A curious and long-lived misapprehension prevails respecting certain works from the press of Thomas Berthelet, at the foot of the title-pages of which we find the date 1534; but the latter forms part of the woodcut in which the letterpress is enclosed, and was retained in publications posterior to the year named, and the same is, to a slighter extent, the case with Robinson's Reward of Wickedness, where the figures 1573 occur at the end within an engraved border employed for other purposes, the particular production by one of the guards set over Mary, Queen of Scots, having probably appeared some years after.
CHAPTER XV
Fluctuations in the value of books—The prices of books comparative—Low prices adverse to the sale of books in certain cases—Great difficulty in arriving at the market-price of very rare volumes—Influence of the atmosphere—Reflections on the utility and prudence of collecting—The collector, as a rule, pays for his amusement—The classes which chiefly buy the dearer books—Bookselling a speculation—The question of investment—Runs on particular kinds of books or particular subjects—Quotations of prices realised to be read between the lines—Careful consideration of certain problems essential to security of buyers—The bookseller's point of view—Books which are wanted, and why—Capital publications and universally known authors—Tendency to estimate earlier and middle period literature by its literary or artistic qualities—Collectors in the future—Interest in prices current—Some notable figures—The most precious books of all countries—Two imperfect copies of Chaucer's Canterbury Tales bring £2900—Henry VIII.'s own copy on vellum of a volume of Prayers, 1544, with MSS. notes by him and his family—Lady Elizabeth Tirrwhyt's Prayers, 1574, bound in gold—Book of St.

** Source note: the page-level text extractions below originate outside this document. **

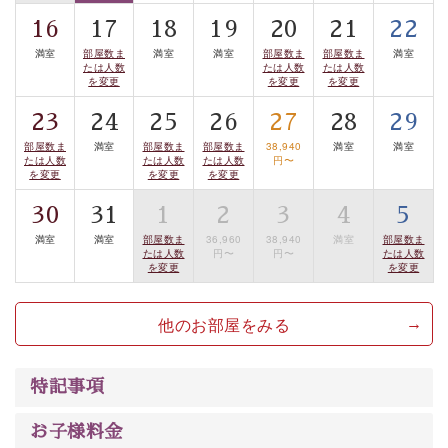
は【3日前まで】にお電話ください。
16
17
18
19
20
21
22
※交通規制などにより運行できない日がございます
※年末年始及び御柱祭前後は運行しておりません
満室
部屋数ま
満室
満室
部屋数ま
部屋数ま
満室
たは人数
たは人数
たは人数
を変更
を変更
を変更
以上が基本プランの内容です。
23
24
25
26
27
28
29
神秘なる諏訪湖に心癒される時間をお過ごしいただけま
部屋数ま
満室
部屋数ま
部屋数ま
38,940
満室
満室
したら幸いです。
たは人数
たは人数
たは人数
円〜
を変更
を変更
を変更
30
31
1
2
3
4
5
満室
満室
部屋数ま
36,960
38,940
満室
部屋数ま
たは人数
円〜
円〜
たは人数
を変更
を変更
他のお部屋をみる
特記事項
お子様料金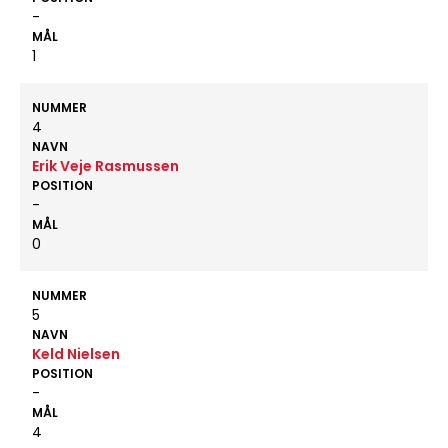
-
MÅL
1
NUMMER
4
NAVN
Erik Veje Rasmussen
POSITION
-
MÅL
0
NUMMER
5
NAVN
Keld Nielsen
POSITION
-
MÅL
4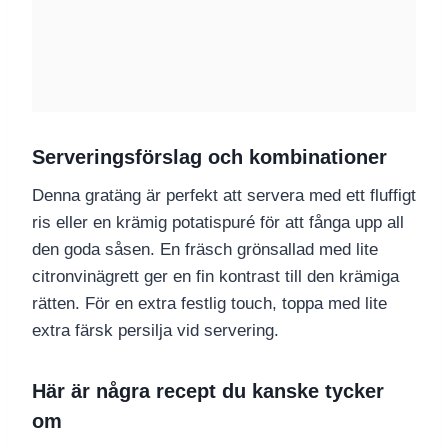
Serveringsförslag och kombinationer
Denna gratäng är perfekt att servera med ett fluffigt
ris eller en krämig potatispuré för att fånga upp all
den goda såsen. En fräsch grönsallad med lite
citronvinägrett ger en fin kontrast till den krämiga
rätten. För en extra festlig touch, toppa med lite
extra färsk persilja vid servering.
Här är några recept du kanske tycker
om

Alban's, 1486, and Chronicles of England, printed at St. Alban's—The Lincoln Nosegay—American buyers and their agents—Composition of an average auction-room—An early example of a book-lottery.

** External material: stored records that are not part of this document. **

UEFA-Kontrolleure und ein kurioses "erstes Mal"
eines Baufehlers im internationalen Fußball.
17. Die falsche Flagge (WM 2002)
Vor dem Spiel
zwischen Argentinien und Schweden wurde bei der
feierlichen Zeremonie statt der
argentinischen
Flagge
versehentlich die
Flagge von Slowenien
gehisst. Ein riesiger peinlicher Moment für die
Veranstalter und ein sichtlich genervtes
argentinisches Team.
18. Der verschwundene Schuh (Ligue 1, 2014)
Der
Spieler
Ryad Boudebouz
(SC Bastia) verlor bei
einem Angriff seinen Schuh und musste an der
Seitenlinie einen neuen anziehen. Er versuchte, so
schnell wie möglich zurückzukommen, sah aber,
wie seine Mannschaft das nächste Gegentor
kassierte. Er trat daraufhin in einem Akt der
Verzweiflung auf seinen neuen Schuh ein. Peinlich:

The fluctuations and revolutions in the mercantile value of old English books present phenomena to our consideration of an instructive and occasionally of a tantalising character. No one has the power to foresee what future changes time may bring forth. It is the fashion with the vendor to force a purchase on his client, because, says he, this book cannot recur for sale, or this class of books is rising; but that is a façon de parler, nothing more. We are apt to sigh over the times when unique Caxtons could be had—ay, in our grandsires' time—for less than £20. In the sixteenth century twenty pence paid for them. But let us recollect that our estimation of an article depends on its cost so largely. What we acquire cheaply we hold cheaply. Should we have heard of many of our great modern collectors had old quotations survived? We have known personally one or two who would not dream of taking a volume at a low price; you had, as it were, to adjust it to their meridian. They failed to perceive how anything could be worth having if it was to be secured for a song. A hundred-dollar author might be barely admissible; a dollar man would be a disgrace to the collection.